Items listed in a dataset
.....

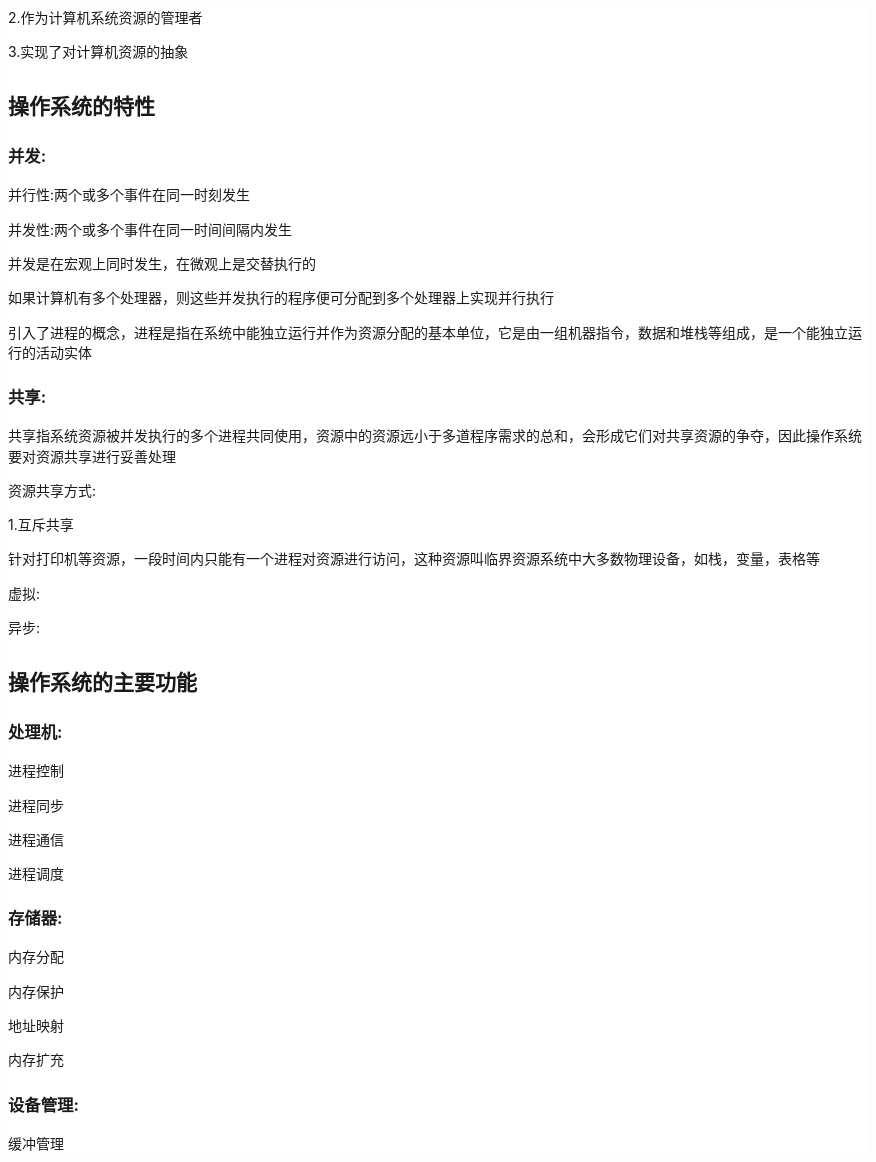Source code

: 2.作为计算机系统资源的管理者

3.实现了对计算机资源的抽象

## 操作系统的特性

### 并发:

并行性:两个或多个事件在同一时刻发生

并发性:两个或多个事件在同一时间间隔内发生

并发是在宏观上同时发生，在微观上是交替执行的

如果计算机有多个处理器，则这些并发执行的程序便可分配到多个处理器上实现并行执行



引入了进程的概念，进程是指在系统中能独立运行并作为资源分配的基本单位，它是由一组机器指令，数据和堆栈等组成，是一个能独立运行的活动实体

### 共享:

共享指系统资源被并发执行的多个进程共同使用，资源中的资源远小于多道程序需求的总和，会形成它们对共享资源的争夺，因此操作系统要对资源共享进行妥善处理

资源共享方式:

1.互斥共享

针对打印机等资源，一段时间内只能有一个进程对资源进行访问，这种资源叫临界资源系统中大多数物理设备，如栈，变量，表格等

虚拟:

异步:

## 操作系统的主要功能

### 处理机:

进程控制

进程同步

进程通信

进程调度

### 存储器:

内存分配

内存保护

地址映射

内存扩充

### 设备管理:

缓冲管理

.....

__Aim of the task__.
Retype every entry word for word, but do not carry over the pictures.

__Answer below__.
Source code

: 2.作为计算机系统资源的管理者

3.实现了对计算机资源的抽象

## 操作系统的特性

### 并发:

并行性:两个或多个事件在同一时刻发生

并发性:两个或多个事件在同一时间间隔内发生

并发是在宏观上同时发生，在微观上是交替执行的

如果计算机有多个处理器，则这些并发执行的程序便可分配到多个处理器上实现并行执行



引入了进程的概念，进程是指在系统中能独立运行并作为资源分配的基本单位，它是由一组机器指令，数据和堆栈等组成，是一个能独立运行的活动实体

### 共享:

共享指系统资源被并发执行的多个进程共同使用，资源中的资源远小于多道程序需求的总和，会形成它们对共享资源的争夺，因此操作系统要对资源共享进行妥善处理

资源共享方式:

1.互斥共享

针对打印机等资源，一段时间内只能有一个进程对资源进行访问，这种资源叫临界资源系统中大多数物理设备，如栈，变量，表格等

虚拟:

异步:

## 操作系统的主要功能

### 处理机:

进程控制

进程同步

进程通信

进程调度

### 存储器:

内存分配

内存保护

地址映射

内存扩充

### 设备管理:

缓冲管理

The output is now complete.